De hecho, los cambios en la política energética provocados por la guerra en Irán podrían deshacer gran parte del progreso que ha hecho el mundo hacia la descarbonización en las últimas décadas, que se ha visto ayudado por el cambio. del carbón al gas más limpio en la generación de energía. Con el 20% del suministro de gas natural atascado detrás del estrecho de Ormuz, los países de Asia e incluso de Europa probablemente volverán atrás.
En Asiala región más afectada por el bloqueo de petróleo y gas de Oriente Medio, Japón, India, Bangladesh, Filipinas, Corea del Sur, Tailandia y Taiwán ya han aumentado su uso de carbón o se plantean hacerlo en semanas o días. En Europa, la región más comprometida con la lucha contra la crisis climática, dijo Italia pospondría el paro de sus centrales eléctricas de carbón durante 13 años. Alemania también se está planteando volviendo a encender algunas centrales de carbón ociosas.

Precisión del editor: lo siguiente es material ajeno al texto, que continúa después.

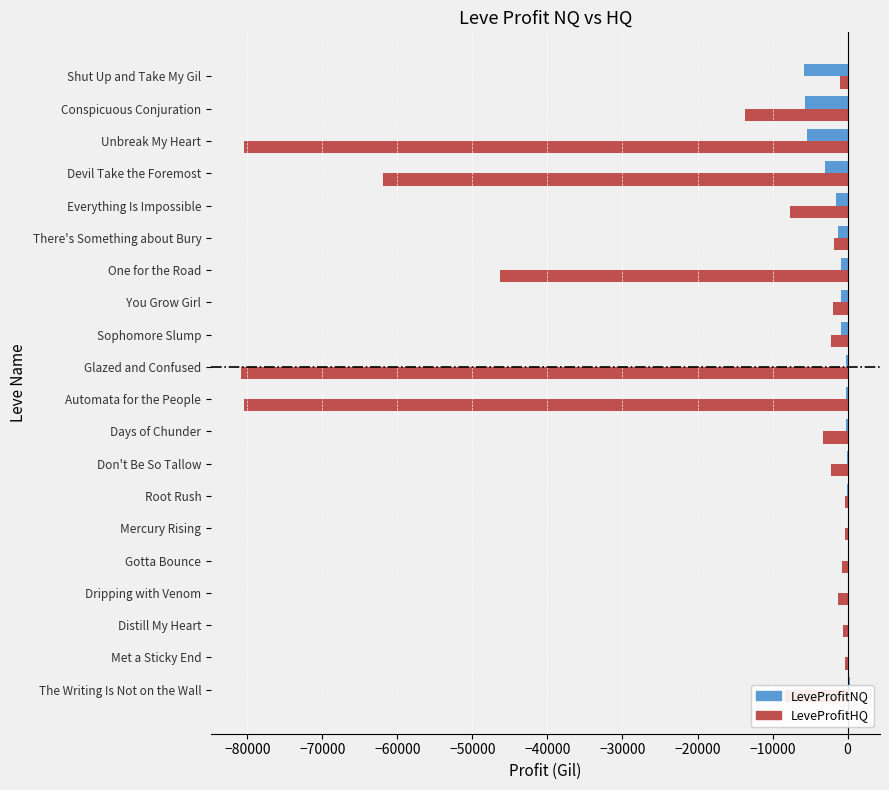

Which series has the largest total across all categories?

LeveProfitNQ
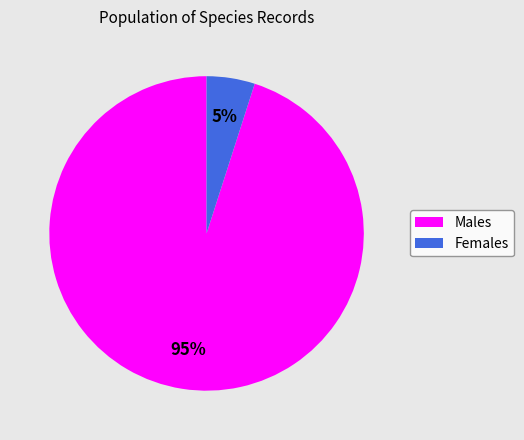

How many slices are in this pie chart?

2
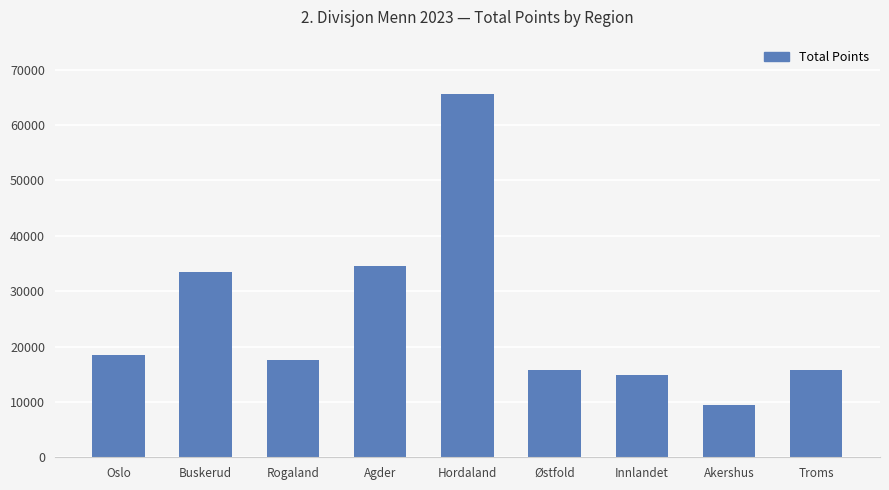

Which label corresponds to the smallest value in the chart?

Akershus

Más de medio siglo después, las iniciativas energéticas de Carter ofrecen un relato de advertencia sobre cómo estas crisis pueden afectar al suministro de energía. Su entusiasmo por las energías renovables fue sincero. Instaló célebremente paneles solares en techo de la Casa Blanca(más tarde eliminado por Ronald Reagan). En 1979, pidió que EEUU obtuviera el 20% de su energía de fuentes renovables para el año 2000. Sin embargo, a finales de siglo, las renovables, principalmente la biomasa, cubrían algo más del 4% de la demanda energética del país. Por el contrario, el carbón cubría el 23%.
La descarbonización sigue a nuestro alcance, por supuesto. Carbón hoy satisface sólo sobre El 9% de la demanda de energía en Estados Unidos, algo menos que las renovables. Pero un mundo más inestable no favorece a la causa. Pone en riesgo el esfuerzo.